The opening sets the tone for the movie pretty well, as it completely forgoes any type of driving scene and goes straight for a train heist where the crew cuts open a hole in the side of the train just for three cars.

There’s also driving, of course; however, there is less emphasis on quarter-mile drag races that begin in the middle of a crowd of scantily-clad women and more smashing through buildings and gunfire.

In terms of the plot – which is little more than an explanation for all the smashing and driving – “Fast Five” picks up right where the fourth movie’s (“Fast & Furious”) final scene left off and takes the campy level of physically impossible action from the previous film and runs with it. Fortunately, it runs through a glass window off a cliff and into a parked car with only a couple scuff marks and a limp it will forget about in 15 seconds.

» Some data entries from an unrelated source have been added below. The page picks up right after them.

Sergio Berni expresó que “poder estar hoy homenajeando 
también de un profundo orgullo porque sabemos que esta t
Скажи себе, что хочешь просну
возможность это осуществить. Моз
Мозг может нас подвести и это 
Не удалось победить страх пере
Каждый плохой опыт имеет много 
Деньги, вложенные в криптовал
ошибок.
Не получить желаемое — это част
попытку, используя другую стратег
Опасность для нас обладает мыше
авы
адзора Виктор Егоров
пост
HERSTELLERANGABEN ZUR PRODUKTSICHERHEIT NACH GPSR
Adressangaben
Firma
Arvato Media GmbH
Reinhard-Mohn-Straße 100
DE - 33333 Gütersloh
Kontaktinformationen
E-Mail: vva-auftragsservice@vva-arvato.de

The film reaches its high point when, during their inevitable fight scene, the two tackle each other through a window into another room, through a wall into a third room and then through another window back into the original room with no major bodily harm being done.

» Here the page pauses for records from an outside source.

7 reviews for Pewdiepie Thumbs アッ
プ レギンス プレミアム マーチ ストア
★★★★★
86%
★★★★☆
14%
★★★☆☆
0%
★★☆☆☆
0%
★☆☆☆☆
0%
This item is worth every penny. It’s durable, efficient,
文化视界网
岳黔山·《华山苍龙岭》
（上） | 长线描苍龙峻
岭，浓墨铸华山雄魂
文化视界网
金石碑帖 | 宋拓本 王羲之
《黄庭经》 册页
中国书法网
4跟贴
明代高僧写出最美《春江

The central cast does what it needs to. Paul Walker (ex-FBI agent Brian O’Conner) makes his Paul Walker face for a couple hours. Diesel, as Dominic Toretto looks angry, breathes hard and rattles off terrible lines. The Rock, playing Major Hobbs, does the same thing, except for the fact that he sweats profusely through the entire film. And, unfortunately, the what’s-her-face sister (Jordana Brewster) still can’t act and even has her token attractive girl spotlight taken from her.

For those who have grown attached to the horrendously undeveloped characters from the franchise’s other installments, there is a healthy injection of familiar characters. Roman (Tyrese Gibson) and Tej (Chris “Ludacris” Bridges) from “2 Fast 2 Furious” join Han (Sung Kang) from “The Fast and Furious: Tokyo Drift” as they are drawn in for one last job.

The all-star cast aspect brings the air of an “Ocean’s Eleven” type of job, just with more cars and less clothing for women. “Fast Five” even features the “Ocean” type characters of the bumbling guys that no one cares about bickering while they do their jobs.

Somehow, the crew gets the funding to get massive amounts of over-the-top gadgets, computers and simulators for the job, even though it was implied earlier in the movie that the characters hardly had money to eat.

However, glaring plot holes like this one aren’t the reason to see “Fast Five;” it’s that guy with a rocket launcher. You know what he’s going to do with it; just sit back and enjoy it.

At first glance, the romance storyline and any of Diesel’s 15 speeches about the importance of family come off as cheesy, but they are necessary for the pacing of the movie. As opposed to a “Call of Duty” game, where there is constant shooting and explosions, “Fast Five” gives the user a break with the characters acknowledging the dangers of the mission and then dismissing them because they all live their lives a quarter-mile at a time.

The transitions, though, are almost laughable, as each scene is glued to another by gratuitous panning fly-over shots of Rio de Janeiro that feature the same slummy buildings. “Fast Five” also makes a point of utilizing the ominous statue of Jesus that overlooks the city. You know, like every movie set in Brazil does.

But after the third dramatic shot of the statue, it bears the question of whether or not the director got one really good sample of B-roll of the city and forgot to get more before hitting the editing room.

 Overall, “Fast Five” moves the franchise further away from NOS and street racing to rocket launchers and smashing through walls. But in a campy action movie way, it works. In the end, the characters are silly and overacted, the action involves dozens of people being murdered as a consequence of the characters wreaking havoc and the dialogue is hilariously bad.

You know, everything you’d expect from a “Fast and Furious” movie.